## INSTRUCTION
Please find each line in the records that contains the word "Jesus" and copy those lines.

## EXERCISE INPUTS
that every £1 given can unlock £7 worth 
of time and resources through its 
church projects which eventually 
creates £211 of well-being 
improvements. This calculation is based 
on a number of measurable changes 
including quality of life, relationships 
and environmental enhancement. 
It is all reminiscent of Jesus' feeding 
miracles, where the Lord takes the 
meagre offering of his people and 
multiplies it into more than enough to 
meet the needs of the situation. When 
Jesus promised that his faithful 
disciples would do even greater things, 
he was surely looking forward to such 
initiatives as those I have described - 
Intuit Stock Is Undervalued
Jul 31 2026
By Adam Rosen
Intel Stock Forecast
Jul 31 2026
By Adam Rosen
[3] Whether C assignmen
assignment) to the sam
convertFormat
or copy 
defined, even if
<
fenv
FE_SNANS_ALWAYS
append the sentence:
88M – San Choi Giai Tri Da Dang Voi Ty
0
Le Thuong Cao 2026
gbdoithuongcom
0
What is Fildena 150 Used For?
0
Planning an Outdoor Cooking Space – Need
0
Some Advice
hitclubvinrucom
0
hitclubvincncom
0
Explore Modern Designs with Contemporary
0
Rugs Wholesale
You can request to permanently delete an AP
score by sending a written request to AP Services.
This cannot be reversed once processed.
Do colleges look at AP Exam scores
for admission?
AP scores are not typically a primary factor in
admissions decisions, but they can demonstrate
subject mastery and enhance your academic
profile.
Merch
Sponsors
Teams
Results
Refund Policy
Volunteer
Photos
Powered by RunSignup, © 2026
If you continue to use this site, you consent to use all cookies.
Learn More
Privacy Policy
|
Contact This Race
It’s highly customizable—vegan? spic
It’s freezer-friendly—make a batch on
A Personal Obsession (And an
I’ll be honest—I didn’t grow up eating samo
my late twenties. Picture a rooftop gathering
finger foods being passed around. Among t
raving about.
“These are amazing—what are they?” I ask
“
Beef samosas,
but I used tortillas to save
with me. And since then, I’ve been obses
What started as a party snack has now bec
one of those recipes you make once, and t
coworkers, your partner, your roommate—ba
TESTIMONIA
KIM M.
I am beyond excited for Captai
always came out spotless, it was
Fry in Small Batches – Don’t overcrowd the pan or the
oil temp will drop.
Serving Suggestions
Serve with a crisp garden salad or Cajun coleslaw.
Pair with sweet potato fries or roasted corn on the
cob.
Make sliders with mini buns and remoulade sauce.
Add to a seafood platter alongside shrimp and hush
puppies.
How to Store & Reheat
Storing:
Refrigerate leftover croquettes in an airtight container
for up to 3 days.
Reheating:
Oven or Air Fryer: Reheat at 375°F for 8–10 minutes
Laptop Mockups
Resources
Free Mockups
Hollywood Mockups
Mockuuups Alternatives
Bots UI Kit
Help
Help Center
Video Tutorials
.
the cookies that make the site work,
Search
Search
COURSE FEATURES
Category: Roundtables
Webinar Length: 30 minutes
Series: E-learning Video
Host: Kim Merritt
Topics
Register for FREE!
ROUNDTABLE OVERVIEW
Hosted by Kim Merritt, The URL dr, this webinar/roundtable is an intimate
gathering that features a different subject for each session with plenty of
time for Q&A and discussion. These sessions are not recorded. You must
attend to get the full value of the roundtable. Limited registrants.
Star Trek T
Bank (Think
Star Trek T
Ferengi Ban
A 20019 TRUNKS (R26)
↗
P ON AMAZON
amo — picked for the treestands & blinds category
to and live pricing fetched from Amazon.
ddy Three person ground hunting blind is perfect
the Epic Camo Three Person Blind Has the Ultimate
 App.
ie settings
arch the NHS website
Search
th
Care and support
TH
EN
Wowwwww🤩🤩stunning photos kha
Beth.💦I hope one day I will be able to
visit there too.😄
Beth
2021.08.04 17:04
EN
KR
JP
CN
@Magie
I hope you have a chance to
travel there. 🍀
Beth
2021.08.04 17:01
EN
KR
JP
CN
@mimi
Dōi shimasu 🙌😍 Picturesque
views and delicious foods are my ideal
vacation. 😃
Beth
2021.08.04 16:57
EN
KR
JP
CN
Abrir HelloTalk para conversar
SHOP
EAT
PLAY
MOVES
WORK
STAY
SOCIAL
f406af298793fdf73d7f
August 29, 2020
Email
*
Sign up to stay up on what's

## RESULT
It is all reminiscent of Jesus' feeding 
Jesus promised that his faithful 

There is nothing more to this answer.